TEKS BACAAN |
↓

Pemerintah Sudah Tarik Utang Baru Rp132,2 Triliun Hingga Mei 2024
Penarikan utang baru lebih rendah 12,2 persen yoy.
Fortune Recap
- Pemerintah mencatat penarikan utang baru mencapai Rp132,2 triliun hingga Mei 2024.
- Realisasi pembiayaan utang turun 12,2% yoy dengan penerbitan SBN neto turun 2% dan pembiayaan non utang naik 49,2%.
- Posisi APBN 2024 defisit Rp21,8 triliun atau 0,10% terhadap PDB karena pendapatan negara turun 7,1% dan belanja negara tumbuh 14% yoy.
Jakarta, FORTUNE - Pemerintah telah menarik utang baru Rp132,2 triliun hingga Mei 2024. Menurut Menteri Keuangan, Sri Mulyani Indrawati, realisasi pembiayaan utang turun 12,2 persen jika dibandingkan dengan periode sama tahun lalu (year-on-year/yoy), dengan memanfaatkan Saldo Anggaran Lebih (SAL) pada tahun sebelumnya.
Secara terperinci, penerbitan Surat Berharga Negara (SBN) neto turun 2 persen, dengan realisasi nilai Rp141,6 triliun pada periode tersebut. Sementara, pembiayaan non utang naik 49,2 persen menjadi Rp47,6 triliun.
Dengan demikian, total realisasi pembiayaan anggaran hingga akhir Mei 2024 mencapai Rp84,6 triliun atau turun tajam sebesar 28,7 persen yoy.
Pembiayaan anggaran berhasil ditekan berkat konsistensi pemerintah dalam pengelolaan fiskal yang hati-hati sejak pandemi Covid-19 pada 2020 hingga masa pemulihan.
“Kami terus menjaga dan mengantisipasi adanya normalisasi seperti ini, dan ini terjadi, sehingga ini adalah dampak dari kehati-hatian kita menjaga APBN selama beberapa tahun terakhir yang dirasakan manfaatnya hari ini,” ujarnya dalam konferensi pers APBN KiTA, Kamis (28/6).
Ia juga memastikan pengelolaan pembiayaan anggaran akan terus dilakukan secara prudent dan antisipatif agar bisa melindungi APBN, termasuk pada situasi tekanan penerimaan negara, kenaikan belanja negara, dan guncangan perekonomian global.
“[Langkah tersebut diambil] untuk bisa melindungi SBN Indonesia agar tidak mengalami tekanan yang sifatnya besar dan tidak rasional. Ini adalah cara kita mengelola APBN secara hati-hati,” kata Sri Mulyani.
Posisi APBN 2024 hingga akhir Mei lalu mengalami defisit Rp21,8 triliun atau sekitar 0,10 persen terhadap produk domestik bruto (PDB). Angka itu berbalik dari posisi akhir bulan sebelumnya yang surplus Rp75,7 triliun atau 0,33 persen terhadap PDB.

↑

Tolong tuliskan kembali bagian artikel tentang utang pemerintah dari "Secara terperinci, penerbitan" hingga "KiTA, Kamis (28/6)." tanpa mengubah satu kata pun. Daftar di bawah tidak berperan apa pun di sini.

DAFTAR DATA |
↓

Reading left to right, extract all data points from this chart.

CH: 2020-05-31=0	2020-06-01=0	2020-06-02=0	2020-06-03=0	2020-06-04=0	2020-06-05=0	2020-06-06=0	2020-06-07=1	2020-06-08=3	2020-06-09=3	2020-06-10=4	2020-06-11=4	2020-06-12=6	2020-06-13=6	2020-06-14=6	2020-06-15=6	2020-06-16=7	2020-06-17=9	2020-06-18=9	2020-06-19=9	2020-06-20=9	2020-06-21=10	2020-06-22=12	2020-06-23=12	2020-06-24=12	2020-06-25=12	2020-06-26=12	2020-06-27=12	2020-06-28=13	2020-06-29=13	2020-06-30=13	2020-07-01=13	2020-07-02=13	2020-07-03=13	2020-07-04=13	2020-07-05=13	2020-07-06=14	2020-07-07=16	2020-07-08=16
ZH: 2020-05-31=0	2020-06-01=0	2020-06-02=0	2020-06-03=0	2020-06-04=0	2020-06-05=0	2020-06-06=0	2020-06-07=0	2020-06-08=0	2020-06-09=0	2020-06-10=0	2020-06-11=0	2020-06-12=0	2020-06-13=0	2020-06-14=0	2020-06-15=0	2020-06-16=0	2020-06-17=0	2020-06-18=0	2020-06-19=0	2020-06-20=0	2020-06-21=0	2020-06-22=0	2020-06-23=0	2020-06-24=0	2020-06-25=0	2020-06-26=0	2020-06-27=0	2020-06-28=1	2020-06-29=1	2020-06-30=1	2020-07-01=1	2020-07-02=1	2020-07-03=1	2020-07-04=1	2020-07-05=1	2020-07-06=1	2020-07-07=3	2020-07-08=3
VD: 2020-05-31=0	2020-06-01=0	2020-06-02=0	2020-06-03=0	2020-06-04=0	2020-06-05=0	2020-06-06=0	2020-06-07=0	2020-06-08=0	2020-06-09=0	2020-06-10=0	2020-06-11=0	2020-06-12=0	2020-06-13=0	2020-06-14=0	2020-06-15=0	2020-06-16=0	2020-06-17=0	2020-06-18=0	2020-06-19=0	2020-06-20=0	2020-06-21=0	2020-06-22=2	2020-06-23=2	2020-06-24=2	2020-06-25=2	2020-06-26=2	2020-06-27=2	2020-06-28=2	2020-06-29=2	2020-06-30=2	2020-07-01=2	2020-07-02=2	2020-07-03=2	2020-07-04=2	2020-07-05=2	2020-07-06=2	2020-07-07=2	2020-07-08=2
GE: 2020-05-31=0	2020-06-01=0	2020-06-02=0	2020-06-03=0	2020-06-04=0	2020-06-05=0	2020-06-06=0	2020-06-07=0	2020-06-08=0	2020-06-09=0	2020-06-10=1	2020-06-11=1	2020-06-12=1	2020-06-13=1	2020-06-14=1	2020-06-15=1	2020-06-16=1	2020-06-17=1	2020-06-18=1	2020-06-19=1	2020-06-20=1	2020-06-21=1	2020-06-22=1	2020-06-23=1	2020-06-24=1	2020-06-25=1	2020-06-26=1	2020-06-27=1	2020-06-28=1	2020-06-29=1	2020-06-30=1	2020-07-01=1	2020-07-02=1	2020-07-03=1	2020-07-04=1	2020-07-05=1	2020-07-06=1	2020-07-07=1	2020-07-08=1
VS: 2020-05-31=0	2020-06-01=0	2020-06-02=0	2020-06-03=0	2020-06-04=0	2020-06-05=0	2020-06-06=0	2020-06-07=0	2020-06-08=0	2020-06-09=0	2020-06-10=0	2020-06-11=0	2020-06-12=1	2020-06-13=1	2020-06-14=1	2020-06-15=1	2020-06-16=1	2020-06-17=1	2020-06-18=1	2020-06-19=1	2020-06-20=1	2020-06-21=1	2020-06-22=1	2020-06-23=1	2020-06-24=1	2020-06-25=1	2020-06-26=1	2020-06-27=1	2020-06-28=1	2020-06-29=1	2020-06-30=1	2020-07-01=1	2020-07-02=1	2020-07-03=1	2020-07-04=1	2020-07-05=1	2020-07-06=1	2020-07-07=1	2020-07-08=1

↑

JAWABAN SOAL |
Secara terperinci, penerbitan Surat Berharga Negara (SBN) neto turun 2 persen, dengan realisasi nilai Rp141,6 triliun pada periode tersebut. Sementara, pembiayaan non utang naik 49,2 persen menjadi Rp47,6 triliun.
Dengan demikian, total realisasi pembiayaan anggaran hingga akhir Mei 2024 mencapai Rp84,6 triliun atau turun tajam sebesar 28,7 persen yoy.
Pembiayaan anggaran berhasil ditekan berkat konsistensi pemerintah dalam pengelolaan fiskal yang hati-hati sejak pandemi Covid-19 pada 2020 hingga masa pemulihan.
“Kami terus menjaga dan mengantisipasi adanya normalisasi seperti ini, dan ini terjadi, sehingga ini adalah dampak dari kehati-hatian kita menjaga APBN selama beberapa tahun terakhir yang dirasakan manfaatnya hari ini,” ujarnya dalam konferensi pers APBN KiTA, Kamis (28/6).